• WORK TASK 1
Decide whether each statement below agrees with the essay on meaninglessness, answering yes or no and quoting the deciding words of the essay: (a) Camus proposed three courses of action; (b) the essay by Camus dates from 1950; (c) the author considers Camus melodramatic regarding physical suicide.
• WORK TASK 2
From the essay on meaninglessness, reproduce the part that opens with the words containing "In The Myth" and closes with "courses of action.".
• WORK TASK 3
In the essay on meaninglessness, what name is given to the common cognitive phenomenon of seeing things that are not there?

• READING PASSAGE
The Search for Meaning in Meaninglessness

If life has no inherent meaning, why are humans so attached to finding meaning?

A common cognitive phenomenon humans exhibit is apophenia. From Jesus in toast to constellations in stars to dragons in clouds and faces on Mars, we see imagine we see things that aren’t there. We perceive signal where there is only noise. We create gods where they don’t exist.

On one hand, this may be some vestigial artefact that was necessary—or at least evident—for survival along our evolutionary journey. On the other hand, it may just have been inculcated through social indoctrination, and so is just a social construct, a byproduct of language and the ability to reason.

In The Myth of Sisyphus, Camus captured the concept well in his quip,

« I don’ t know whether this world has a meaning that transcends it. But I know that I do not know that meaning and that it is impossible for me just now to know it. »

Camus claimed that life has no meaning and is in fact Absurd. He proposed that you had three courses of action.

  1. Physical suicide
  2. Psychological suicide
  3. Acceptance — embracing the Absurd

Regarding physical suicide, I believe that Camus was being melodramatic. This essay was a product of its day, and in 1942 people were even more steeped in the need for meaning.

Page-level text extractions
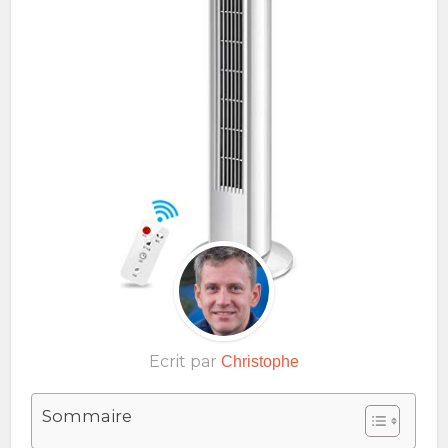
Ecrit par
Christophe
Sommaire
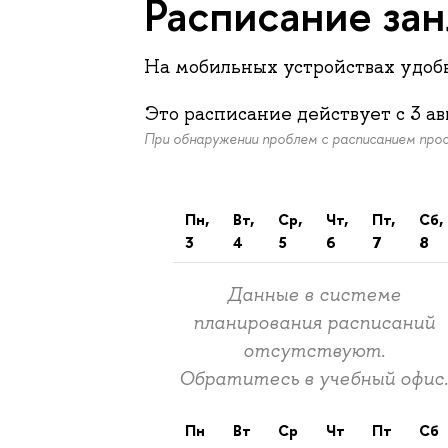
Расписание за
На мобильных устройствах удо
Это расписание действует c
3 ав
При обнаружении проблем с расписанием пр
пн,
вт,
ср,
чт,
пт,
сб,
3
4
5
6
7
8
Данные в системе
планирования расписаний
отсутствуют.
Обратитесь в учебный офис
пн
вт
ср
чт
пт
сб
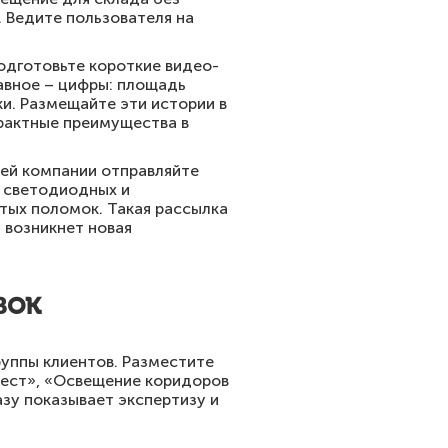
 Ведите пользователя на
одготовьте короткие видео-
лавное – цифры: площадь
ки. Размещайте эти истории в
трактные преимущества в
ей компании отправляйте
е светодиодных и
тых поломок. Такая рассылка
 возникнет новая
вок
уппы клиентов. Разместите
 мест», «Освещение коридоров
азу показывает экспертизу и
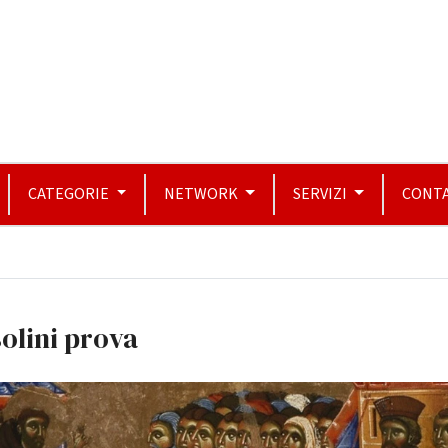
CATEGORIE
NETWORK
SERVIZI
CONTA
olini prova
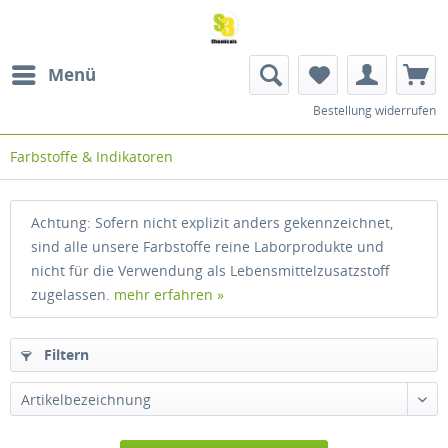
Menü
Bestellung widerrufen
Farbstoffe & Indikatoren
Achtung: Sofern nicht explizit anders gekennzeichnet,
sind alle unsere Farbstoffe reine Laborprodukte und
nicht für die Verwendung als Lebensmittelzusatzstoff
zugelassen.
mehr erfahren »
Filtern
Artikelbezeichnung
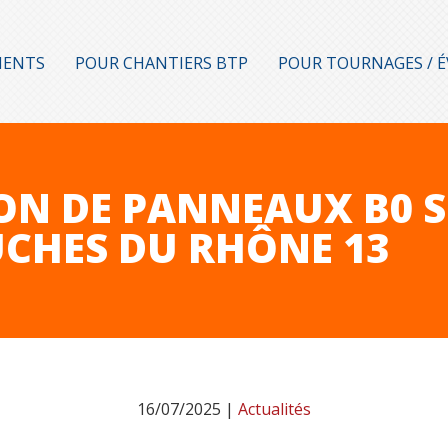
MENTS
POUR CHANTIERS BTP
POUR TOURNAGES / 
ON DE PANNEAUX B0 S
UCHES DU RHÔNE 13
16/07/2025 |
Actualités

• EXERCISE RESULT 1
(a) Yes: "He proposed that you had three courses of action."
(b) No: "This essay was a product of its day, and in 1942 people were even more steeped in the need for meaning."
(c) Yes: "Regarding physical suicide, I believe that Camus was being melodramatic."

• EXERCISE RESULT 2
In The Myth of Sisyphus, Camus captured the concept well in his quip,

« I don’ t know whether this world has a meaning that transcends it. But I know that I do not know that meaning and that it is impossible for me just now to know it. »

Camus claimed that life has no meaning and is in fact Absurd. He proposed that you had three courses of action.

• EXERCISE RESULT 3
Apophenia.